• WHAT THE EXERCISE ASKS: Lines from the material below that hold the string "définitivement" are what is needed; copy each of them.
Start of Block
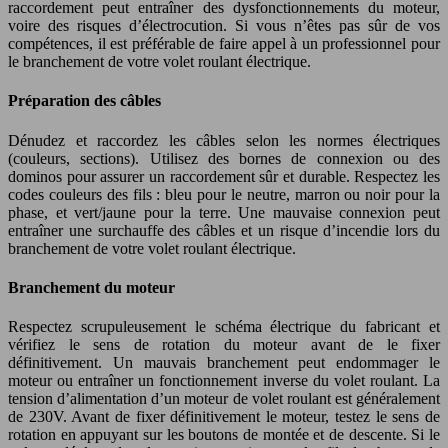
raccordement peut entraîner des dysfonctionnements du moteur,
voire des risques d’électrocution. Si vous n’êtes pas sûr de vos
compétences, il est préférable de faire appel à un professionnel pour
le branchement de votre volet roulant électrique.
Préparation des câbles
Dénudez et raccordez les câbles selon les normes électriques
(couleurs, sections). Utilisez des bornes de connexion ou des
dominos pour assurer un raccordement sûr et durable. Respectez les
codes couleurs des fils : bleu pour le neutre, marron ou noir pour la
phase, et vert/jaune pour la terre. Une mauvaise connexion peut
entraîner une surchauffe des câbles et un risque d’incendie lors du
branchement de votre volet roulant électrique.
Branchement du moteur
Respectez scrupuleusement le schéma électrique du fabricant et
vérifiez le sens de rotation du moteur avant de le fixer
définitivement. Un mauvais branchement peut endommager le
moteur ou entraîner un fonctionnement inverse du volet roulant. La
tension d’alimentation d’un moteur de volet roulant est généralement
de 230V. Avant de fixer définitivement le moteur, testez le sens de
rotation en appuyant sur les boutons de montée et de descente. Si le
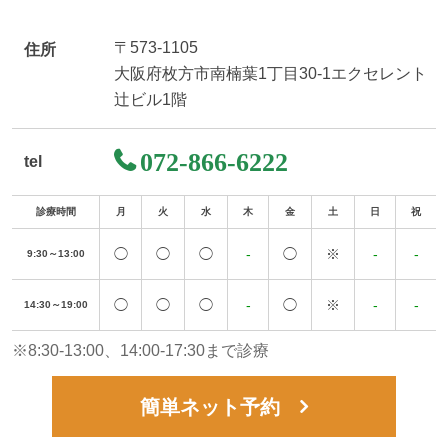
〒573-1105
住所
大阪府枚方市南楠葉1丁目30-1エクセレント
辻ビル1階
072-866-6222
tel
診療時間
月
火
水
木
金
土
日
祝
◯
◯
◯
-
◯
※
-
-
9:30～13:00
◯
◯
◯
-
◯
※
-
-
14:30～19:00
※8:30-13:00、14:00-17:30まで診療
簡単ネット予約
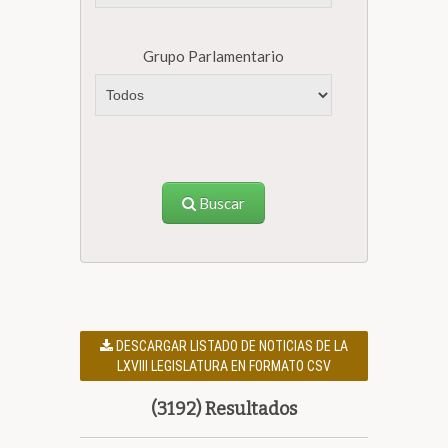
Grupo Parlamentario
Buscar
DESCARGAR LISTADO DE NOTICIAS DE LA
LXVIII LEGISLATURA EN FORMATO CSV
(3192) Resultados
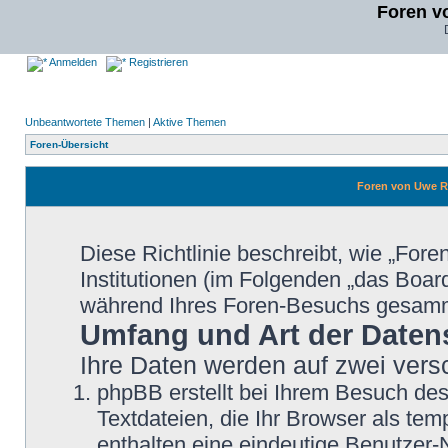
Foren v
Anmelden
Registrieren
Unbeantwortete Themen
|
Aktive Themen
Foren-Übersicht
Foren von Uwe Re
Diese Richtlinie beschreibt, wie „Fo
Institutionen (im Folgenden „das Boa
während Ihres Foren-Besuchs gesamm
Umfang und Art der Daten
Ihre Daten werden auf zwei ver
phpBB erstellt bei Ihrem Besuch de
Textdateien, die Ihr Browser als tem
enthalten eine eindeutige Benutzer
End of Block
• EXERCISE ANSWER:
définitivement. Un mauvais branchement peut endommager le
de 230V. Avant de fixer définitivement le moteur, testez le sens de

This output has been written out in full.